◆ **Problem to solve**: Retype each entry verbatim. Do not include the images.

◆ **Data supplied**:

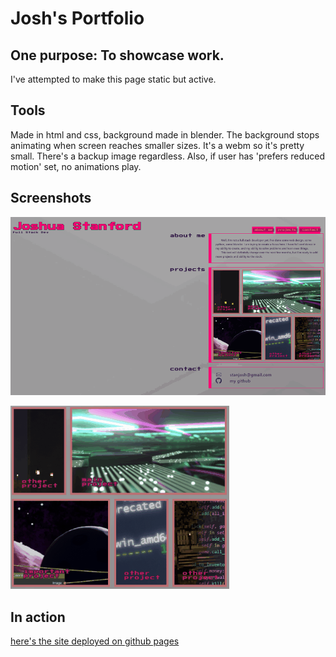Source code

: # Josh's Portfolio


## One purpose: To showcase work.

I've attempted to make this page static but active.

## Tools

Made in html and css, background made in blender. The background stops animating when screen reaches smaller sizes. It's a webm so it's pretty small. There's a backup image regardless. Also, if user has 'prefers reduced motion' set, no animations play.



## Screenshots

![The layout of the page as of 5/7/2023](./assets/images/screenshot-1.png)

![The projects grid as of 5/7/2023](./assets/images/projects.gif)


## In action

[here's the site deployed on github pages](https://stanjosh.github.io/portfolio/)


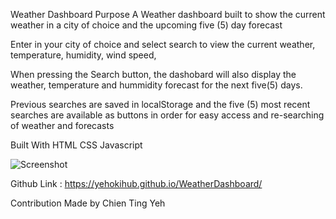 Weather Dashboard
Purpose
A Weather dashboard built to show the current weather in a city of choice and the upcoming five (5) day forecast

Enter in your city of choice and select search to view the current weather, temperature, humidity, wind speed,

When pressing the Search button, the dashobard will also display the weather, temperature and hummidity forecast for the next five(5) days.

Previous searches are saved in localStorage and the five (5) most recent searches are available as buttons in order for easy access and re-searching of weather and forecasts

Built With
HTML
CSS
Javascript


![Screenshot](/WeatherDashboard/images/YtSra8a.png)

Github Link : https://yehokihub.github.io/WeatherDashboard/


Contribution
Made by Chien Ting Yeh

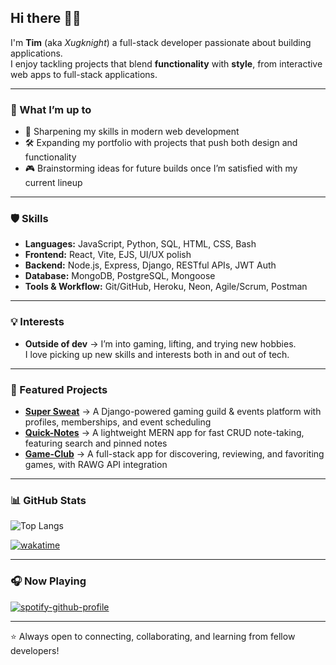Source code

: ## Hi there 👋🏼

I'm **Tim** (aka *Xugknight*) a full-stack developer passionate about building applications.  
I enjoy tackling projects that blend **functionality** with **style**, from interactive web apps to full-stack applications.

---

### 🚀 What I’m up to
- 🌱 Sharpening my skills in modern web development  
- 🛠️ Expanding my portfolio with projects that push both design and functionality  
- 🎮 Brainstorming ideas for future builds once I’m satisfied with my current lineup  

---

### 🛡️ Skills
- **Languages:** JavaScript, Python, SQL, HTML, CSS, Bash
- **Frontend:** React, Vite, EJS, UI/UX polish  
- **Backend:** Node.js, Express, Django, RESTful APIs, JWT Auth  
- **Database:** MongoDB, PostgreSQL, Mongoose 
- **Tools & Workflow:** Git/GitHub, Heroku, Neon, Agile/Scrum, Postman

---

### 💡 Interests
- **Outside of dev** → I’m into gaming, lifting, and trying new hobbies.  
  I love picking up new skills and interests both in and out of tech.  

---


### 🌟 Featured Projects
- [**Super Sweat**](https://super-sweat-587284064cdd.herokuapp.com/) → A Django-powered gaming guild & events platform with profiles, memberships, and event scheduling  
- [**Quick-Notes**](https://quick-notes-0105ece0e60a.herokuapp.com/) → A lightweight MERN app for fast CRUD note-taking, featuring search and pinned notes  
- [**Game-Club**](https://game-club-7dfc89d36c85.herokuapp.com/) → A full-stack app for discovering, reviewing, and favoriting games, with RAWG API integration


---

### 📊 GitHub Stats
![Top Langs](https://github-readme-stats.vercel.app/api/top-langs/?username=xugknight&theme=vision-friendly-dark&langs_count=8)

[![wakatime](https://wakatime.com/badge/user/ee768c49-f9fc-4c41-94de-759f4b05986b.svg?style=flat-square)](https://wakatime.com/@ee768c49-f9fc-4c41-94de-759f4b05986b)

---

### 🎧 Now Playing
[![spotify-github-profile](https://spotify-github-profile.kittinanx.com/api/view?uid=timmyisntpackin&cover_image=true&theme=natemoo-re&show_offline=false&background_color=121212&interchange=false&bar_color=53b14f&bar_color_cover=false)](https://github.com/kittinan/spotify-github-profile)

---

⭐ Always open to connecting, collaborating, and learning from fellow developers!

◆ **Your solution**:
Source code

: # Josh's Portfolio


## One purpose: To showcase work.

I've attempted to make this page static but active.

## Tools

Made in html and css, background made in blender. The background stops animating when screen reaches smaller sizes. It's a webm so it's pretty small. There's a backup image regardless. Also, if user has 'prefers reduced motion' set, no animations play.



## Screenshots

![The layout of the page as of 5/7/2023](./assets/images/screenshot-1.png)

![The projects grid as of 5/7/2023](./assets/images/projects.gif)


## In action

[here's the site deployed on github pages](https://stanjosh.github.io/portfolio/)


 Weather Dashboard
Purpose
A Weather dashboard built to show the current weather in a city of choice and the upcoming five (5) day forecast

Enter in your city of choice and select search to view the current weather, temperature, humidity, wind speed,

When pressing the Search button, the dashobard will also display the weather, temperature and hummidity forecast for the next five(5) days.

Previous searches are saved in localStorage and the five (5) most recent searches are available as buttons in order for easy access and re-searching of weather and forecasts

Built With
HTML
CSS
Javascript


![Screenshot](/WeatherDashboard/images/YtSra8a.png)

Github Link : https://yehokihub.github.io/WeatherDashboard/


Contribution
Made by Chien Ting Yeh

Source code

: ## Hi there 👋🏼

I'm **Tim** (aka *Xugknight*) a full-stack developer passionate about building applications.  
I enjoy tackling projects that blend **functionality** with **style**, from interactive web apps to full-stack applications.

---

### 🚀 What I’m up to
- 🌱 Sharpening my skills in modern web development  
- 🛠️ Expanding my portfolio with projects that push both design and functionality  
- 🎮 Brainstorming ideas for future builds once I’m satisfied with my current lineup  

---

### 🛡️ Skills
- **Languages:** JavaScript, Python, SQL, HTML, CSS, Bash
- **Frontend:** React, Vite, EJS, UI/UX polish  
- **Backend:** Node.js, Express, Django, RESTful APIs, JWT Auth  
- **Database:** MongoDB, PostgreSQL, Mongoose 
- **Tools & Workflow:** Git/GitHub, Heroku, Neon, Agile/Scrum, Postman

---

### 💡 Interests
- **Outside of dev** → I’m into gaming, lifting, and trying new hobbies.  
  I love picking up new skills and interests both in and out of tech.  

---


### 🌟 Featured Projects
- [**Super Sweat**](https://super-sweat-587284064cdd.herokuapp.com/) → A Django-powered gaming guild & events platform with profiles, memberships, and event scheduling  
- [**Quick-Notes**](https://quick-notes-0105ece0e60a.herokuapp.com/) → A lightweight MERN app for fast CRUD note-taking, featuring search and pinned notes  
- [**Game-Club**](https://game-club-7dfc89d36c85.herokuapp.com/) → A full-stack app for discovering, reviewing, and favoriting games, with RAWG API integration


---

### 📊 GitHub Stats
![Top Langs](https://github-readme-stats.vercel.app/api/top-langs/?username=xugknight&theme=vision-friendly-dark&langs_count=8)

[![wakatime](https://wakatime.com/badge/user/ee768c49-f9fc-4c41-94de-759f4b05986b.svg?style=flat-square)](https://wakatime.com/@ee768c49-f9fc-4c41-94de-759f4b05986b)

---

### 🎧 Now Playing
[![spotify-github-profile](https://spotify-github-profile.kittinanx.com/api/view?uid=timmyisntpackin&cover_image=true&theme=natemoo-re&show_offline=false&background_color=121212&interchange=false&bar_color=53b14f&bar_color_cover=false)](https://github.com/kittinan/spotify-github-profile)

---

⭐ Always open to connecting, collaborating, and learning from fellow developers!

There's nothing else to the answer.